I knew the trails but noting else. Couldn’t work out what the hell was going on under the tyres or on the pedals. Everything felt new and awkward. Nothing worked, gentle pushes on the bar or full blooded attempt to take the trail by the tail. I knew exactly where we were but I was lost. No reference points, no feel for the trail, no tactical solutions. No idea at all. It wasn’t a happy ride other than the bit where it finished without a bark splattered Al.

This wasn’t the bike I demo’d. It wasn’t anything fun at all. Clearly the problem couldn’t be with me, so a list of possible fixes filled my head as two days later the bike was unloaded on a blissfully quiet FoD***. First climb, horrid. Bouncy, thrutchy, too much rebound, it was the lilac sofa on wheels. Just nasty. Pack off, shock pump out, few quick inflations justified by the worryingly svelte-not of Al. Better, but still not right. The bike felt heavy and dead, and it just didn’t want to go.

First descent. Nearly planted myself into a tree. I realise there is a common theme here. Lists again; most likely place to have an accident 1: tree 2: tree 3: tree 4:tree …. 10:rock 11: rock in front of a tree, etc. Even in the Malverns where there aren’t many trees, I’ve still hit most of them. It’s a skill. So even less svelte than was my post holiday delusion. Fuck it, get pumping like a porn star and wind out the unwanted bronco. Rode the section again, lots better but still not right. Repeat until the magic settings coalesced into some proper carving turns, a pop off a jump and a big grin.

Close enough.
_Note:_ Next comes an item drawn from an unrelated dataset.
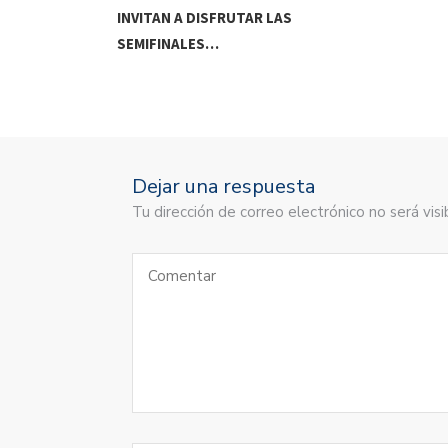
DE MEOQUI A…
INVITAN A DISFRUTAR LAS
SEMIFINALES…
Dejar una respuesta
Tu dirección de correo electrónico no será vi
Rode the rest of the trail without a pause. Took it easy on the last descent because mud and new bikes are not speedy bedfellows. Took 15 seconds off my best time. It’s absolutely all about the bike. Even factoring in purchase anxiety, this is a truly phenomenal bit of kit. A frankly ridiculous six inches of travel but not a wallowy uphill mess. Endless traction but still plush climbing over rocks. Mad poppy fun off jumps but still running through the travel. Stiff as a teenage boy with his first copy of the Internet, but low slung and playful in the bends.

I shall need to up my game by some distance to get anywhere near what this bike can do. Designer Cy suggest the simple technique of death-gripping the bars and focussing on some distant dot on the horizon. I’ve been trying this lately with some mildly astounding results. Including keeping up with my Orange-5 shod riding pal who previously gapped me on every descent. But I’m absolutely aware that the bike can only take me so far, and I’m probably not brave enough to meet it even half way.

Still I’m going to have a lot of fun trying. I wasn’t sure what I lost by selling the ST4. And I’m not sure exactly what I’ve found with the Rocket. It’s not a sit down skills compensator. It doesn’t take a trail and sanitise the difficulty so sir can get on with admiring the view. It demands you come to the party and leave your list of excuses at home.

There very little here not to like.

* Illustrative point here. Northern carriers of the Y chromosome have no concept of lilac. The more cultured may believe it is some form of plant. It is never a colour.

** But not totally. For that look in the book of excuses marked ‘lack of bravery’.

*** This was when I could still ride on a weekday. Before a job turned up and demanded my attention. It’s playing bloody hell with my Strava performance.